Last fall, the program added new workshops in science writing and a class on "Journalism in the Age of Trump." The program added a class on television writing this semester. Four new faculty also joined the program this school year.

The creative writing program has doubled in size in the last seven years, according to English Department Chair Nicholas J. Watson.
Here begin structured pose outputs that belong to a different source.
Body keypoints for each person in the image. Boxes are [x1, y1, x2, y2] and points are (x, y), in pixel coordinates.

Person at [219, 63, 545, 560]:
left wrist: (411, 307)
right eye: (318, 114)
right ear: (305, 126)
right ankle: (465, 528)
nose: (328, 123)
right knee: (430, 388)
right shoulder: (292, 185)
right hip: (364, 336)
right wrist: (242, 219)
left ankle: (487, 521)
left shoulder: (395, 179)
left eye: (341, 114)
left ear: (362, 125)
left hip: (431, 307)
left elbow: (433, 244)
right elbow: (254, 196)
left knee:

He said he believes the growth is partially attributed to the creative writing workshops being “hands-on work.”

“Making is just a thing that seems to connect with students,” Watson said. “I think it’s partly because we’ve expanded the idea of creative writing to some extent, so quite a lot of the workshops taught are non-fiction — we’ve got journalism, science writing.”

The uptick in applications, student enrollees, and number of classes come just as the creative writing program physically expanded into a space on the fourth floor of Lamont Library, which underwent construction last fall and reopened for the new semester.

“It’s already been really transformed,” Frey said, of the new space. “They’ve created a whole new suite of faculty offices and a seminar room that will be available both for creative writing workshops and also any English Department classes.”

The creative writing space sits directly above Lamont Library’s poetry room, a proximity that Watson said she hopes will cement a stronger bond between the library’s program and creative writing.

“We’re hoping to have closer contact with the poetry readings and other readings that are organized there and elsewhere by the library system,” Watson said. “That’s a big plus, and it’s a great sign of how far the creative writing here has come.”

Daria “Dasha” E. Bough ’21, who enrolled in English CLR: “Introduction to Screenwriting,” said she was drawn to the course in part by the work of the course's instructor Musa Syeed, one of the department’s four recent hires.

“I want to shoot a film this summer in Russia so I wanted some experience with how to type up a script, and I’d seen some of the works of the professor, Musa Syeed, and he seemed like the type of person I wanted to work with,” Bough said. “I was really intimidated to apply because I hadn’t applied to a creative writing class before but I’m excited to be in it; it’s been great.”

Andrew “Andy” J. Koenig, a first year graduate student in the English Department who is taking English CWC: “Writing Critically: Creative Writing Workshop,” said he applied to the program because he wanted to "switch things up."

“In my department, you can take a creative writing course and it can count towards your degree, so I wanted to switch things up a little bit and not just take a bunch of literature seminars because that can be really exhausting,” Koenig said.

Correction: Feb. 14, 2019

A previous version of this article was accompanied by a photo of the Writing Center with a caption that incorrectly labeled it as the location of the new creative writing space. In fact, the new creative writing space is located in Lamont Library.